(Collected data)
________________

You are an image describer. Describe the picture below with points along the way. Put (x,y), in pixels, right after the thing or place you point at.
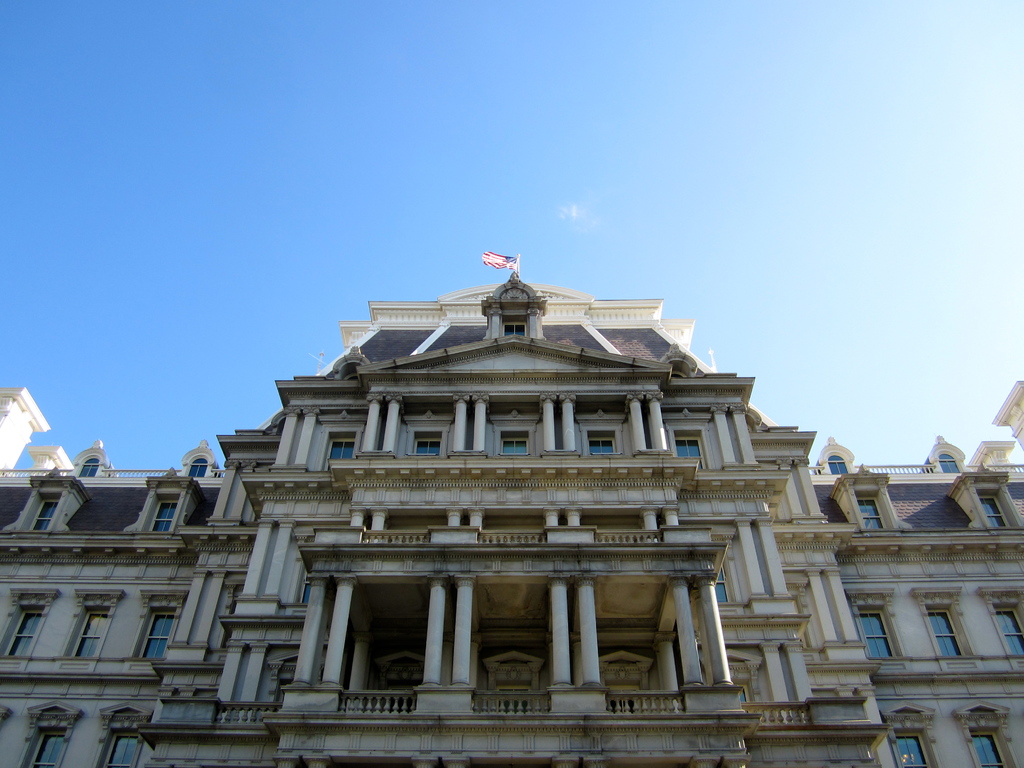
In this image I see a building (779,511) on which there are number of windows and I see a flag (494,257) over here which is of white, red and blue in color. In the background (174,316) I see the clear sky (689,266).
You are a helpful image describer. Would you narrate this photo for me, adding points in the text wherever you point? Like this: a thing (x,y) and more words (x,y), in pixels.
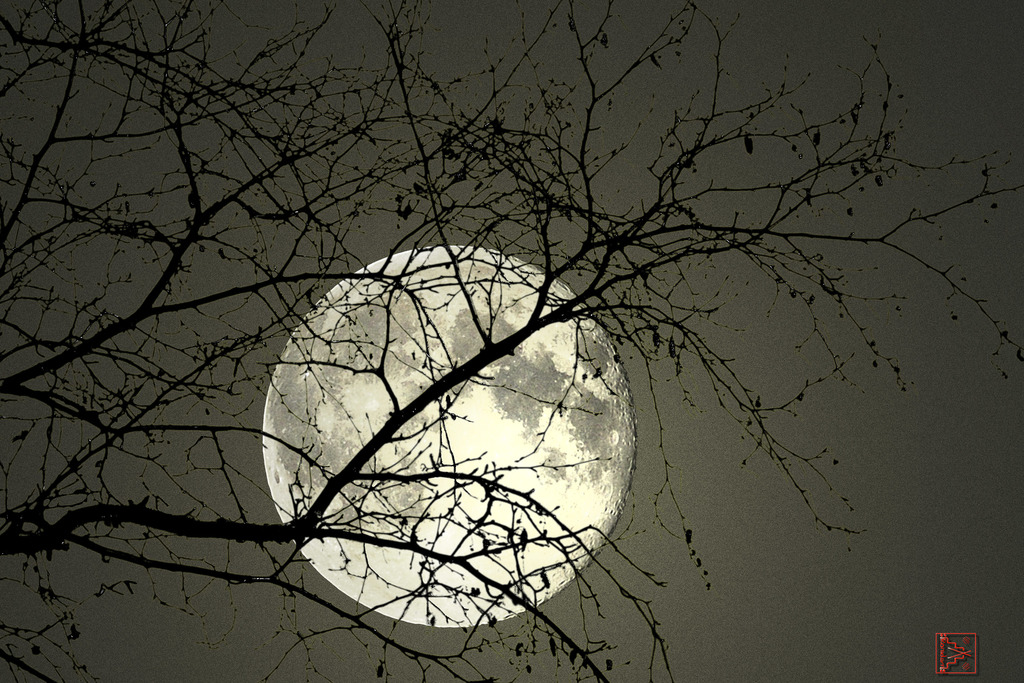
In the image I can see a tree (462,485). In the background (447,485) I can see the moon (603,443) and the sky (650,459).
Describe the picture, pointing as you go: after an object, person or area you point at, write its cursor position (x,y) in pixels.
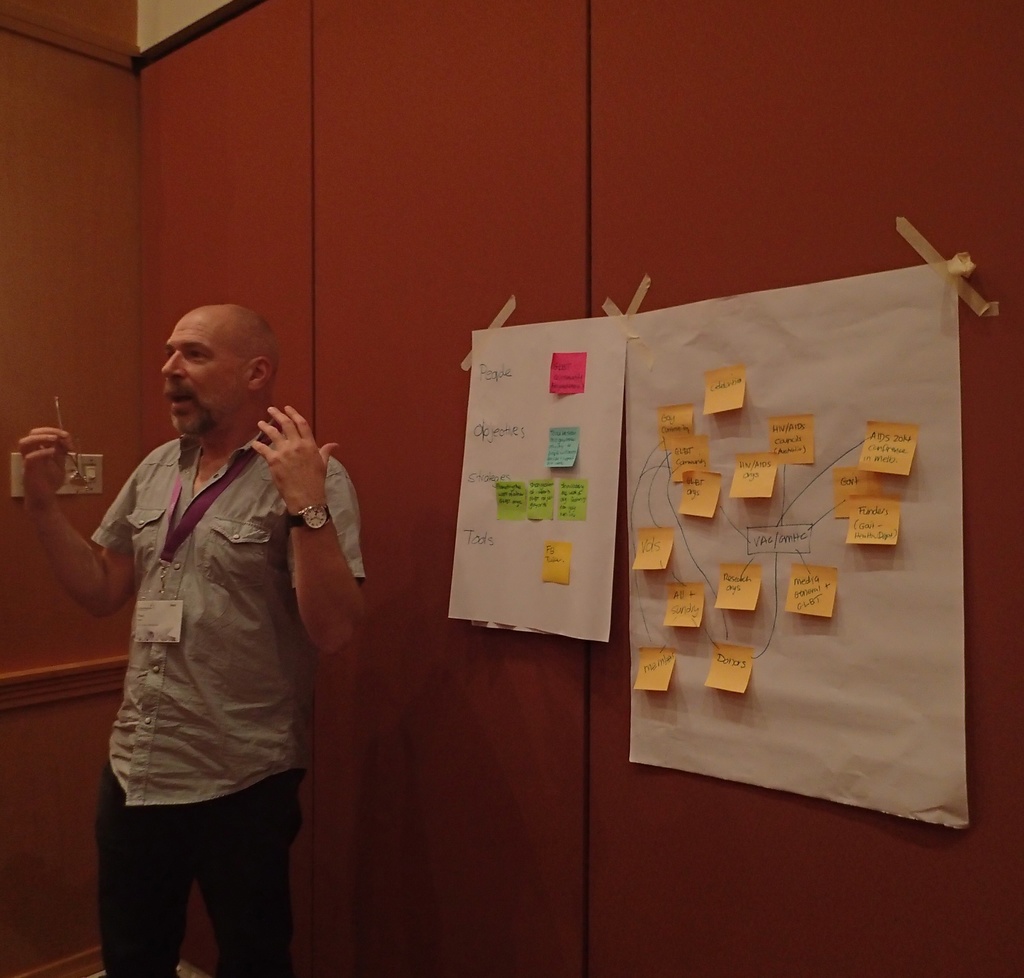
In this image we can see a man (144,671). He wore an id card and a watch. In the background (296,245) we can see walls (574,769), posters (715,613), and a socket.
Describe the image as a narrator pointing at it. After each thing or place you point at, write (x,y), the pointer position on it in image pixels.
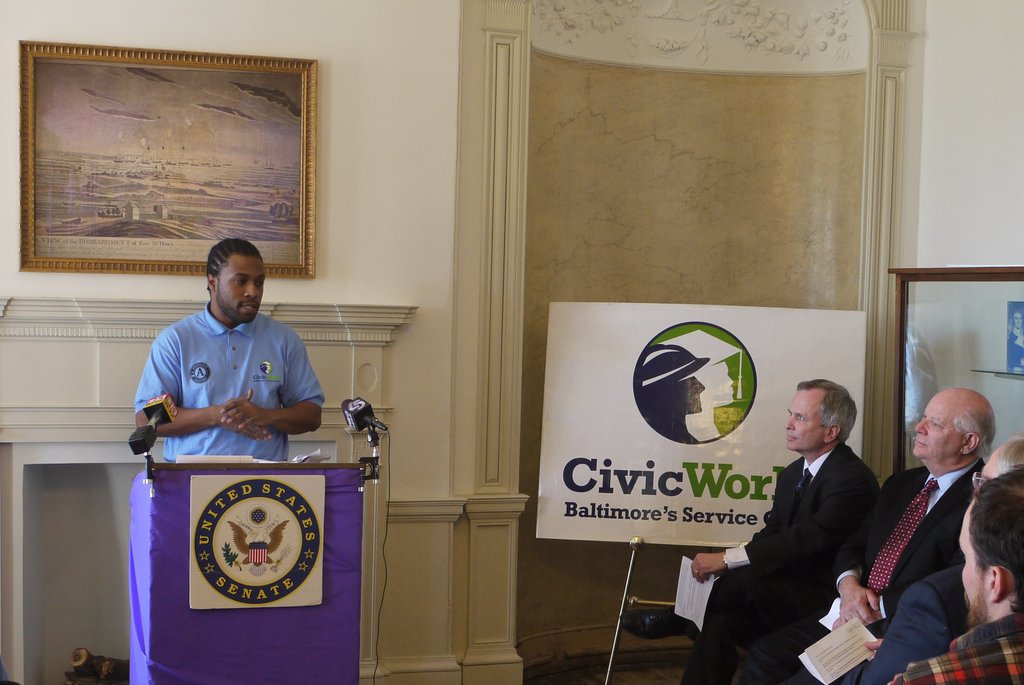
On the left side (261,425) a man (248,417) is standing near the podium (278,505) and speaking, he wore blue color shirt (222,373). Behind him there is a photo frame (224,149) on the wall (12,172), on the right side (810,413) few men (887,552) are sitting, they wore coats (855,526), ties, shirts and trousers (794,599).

________________

Only the lines from the one containing "Describe the image" through the last line of the data above, both included, belong in the reply, each restated exactly and without pictures.

Describe the image as a narrator pointing at it. After each thing or place you point at, write (x,y), the pointer position on it in image pixels.
On the left side (261,425) a man (248,417) is standing near the podium (278,505) and speaking, he wore blue color shirt (222,373). Behind him there is a photo frame (224,149) on the wall (12,172), on the right side (810,413) few men (887,552) are sitting, they wore coats (855,526), ties, shirts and trousers (794,599).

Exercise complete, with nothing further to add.